Marlene drained her glass and was motioning for a third when her friend said, "Whoa! I got to be at Penn Station in forty minutes. If I have another, I'll end up in Disneyland."
"Don't be silly! We'll get shit-faced and you can stay over at our place. We'll scandalize the children."
"Honestly, I wish I could, but I have pleadings in the morning and this judge is a bear. Another time, huh?"

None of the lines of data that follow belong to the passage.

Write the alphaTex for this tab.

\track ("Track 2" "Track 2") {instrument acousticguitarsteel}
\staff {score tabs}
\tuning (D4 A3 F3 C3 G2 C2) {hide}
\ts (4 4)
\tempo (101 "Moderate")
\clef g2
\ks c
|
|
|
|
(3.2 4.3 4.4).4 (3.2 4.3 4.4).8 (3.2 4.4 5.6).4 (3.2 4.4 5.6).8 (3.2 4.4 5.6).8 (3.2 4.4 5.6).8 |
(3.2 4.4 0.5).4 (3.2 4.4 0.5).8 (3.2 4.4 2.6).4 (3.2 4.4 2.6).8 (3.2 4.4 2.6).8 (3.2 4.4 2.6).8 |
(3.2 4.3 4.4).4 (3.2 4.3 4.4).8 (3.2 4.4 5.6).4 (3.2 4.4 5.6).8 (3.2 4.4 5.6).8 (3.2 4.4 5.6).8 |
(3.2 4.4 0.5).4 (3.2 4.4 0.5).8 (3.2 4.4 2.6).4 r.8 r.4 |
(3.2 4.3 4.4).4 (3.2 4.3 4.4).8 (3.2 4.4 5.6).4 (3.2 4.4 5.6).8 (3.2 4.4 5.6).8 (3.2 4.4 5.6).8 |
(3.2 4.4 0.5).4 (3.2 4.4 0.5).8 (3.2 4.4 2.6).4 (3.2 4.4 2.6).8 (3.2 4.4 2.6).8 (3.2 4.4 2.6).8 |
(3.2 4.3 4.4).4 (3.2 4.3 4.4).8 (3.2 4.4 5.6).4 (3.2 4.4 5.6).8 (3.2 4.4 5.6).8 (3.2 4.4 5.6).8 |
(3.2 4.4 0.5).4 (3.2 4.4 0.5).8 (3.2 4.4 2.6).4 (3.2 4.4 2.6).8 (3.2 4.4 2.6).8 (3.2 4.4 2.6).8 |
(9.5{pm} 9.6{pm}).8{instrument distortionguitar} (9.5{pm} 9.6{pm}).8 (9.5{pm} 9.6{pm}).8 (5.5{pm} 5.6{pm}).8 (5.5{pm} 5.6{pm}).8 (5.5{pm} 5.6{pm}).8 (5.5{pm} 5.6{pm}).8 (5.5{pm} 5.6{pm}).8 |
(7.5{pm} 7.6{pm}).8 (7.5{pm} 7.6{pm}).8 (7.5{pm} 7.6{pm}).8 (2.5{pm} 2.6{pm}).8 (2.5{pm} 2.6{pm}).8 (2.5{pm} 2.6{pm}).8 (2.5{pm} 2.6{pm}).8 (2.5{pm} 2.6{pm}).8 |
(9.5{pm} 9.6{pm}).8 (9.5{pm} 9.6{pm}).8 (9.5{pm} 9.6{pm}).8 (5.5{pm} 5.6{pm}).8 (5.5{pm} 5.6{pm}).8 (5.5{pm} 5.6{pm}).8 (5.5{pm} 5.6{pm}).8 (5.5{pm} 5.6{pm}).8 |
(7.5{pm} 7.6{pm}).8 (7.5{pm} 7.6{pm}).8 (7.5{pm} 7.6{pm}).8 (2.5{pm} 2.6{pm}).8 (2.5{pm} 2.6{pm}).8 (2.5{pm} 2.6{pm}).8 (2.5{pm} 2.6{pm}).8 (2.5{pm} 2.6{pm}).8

A hurried exchange of addresses and phone numbers, hugs and kisses, and then Marlene watched her friend depart in a cab. She stood there on Lexington for a while watching the cab disappear into the traffic. Then she walked slowly west on 91st to where her car, an elderly orange Volvo DL, was parked. Marlene had a sticker on her window announcing that she was a retired NYPD officer, a gift from one of her numerous pals on the job, which protected her from being ticketed for any but the most flagrant parking violations. The school, she saw, was dark and deserted now.
A deep grunt sounded from the backseat, and she felt hot, damp breath on her neck at she settled into the driver's seat. In her rearview she met the red eyes of an immense black Neapolitan mastiff.
She started the car and said, "Yes, I was longer than I planned, Sweety, but I met my old best friend from high school." Growl, low. "Oh, you're my best friend now, Sweets, but that was then. It was extremely pleasant. It made me feel like a real person, a respectable Sacred Heart alumna. It struck me that nearly all of my most intimate recent pals are people who have for various reasons killed other people. Birds of a feather, right? But I'm tired, Sweets. Of the life. I think I want a different life."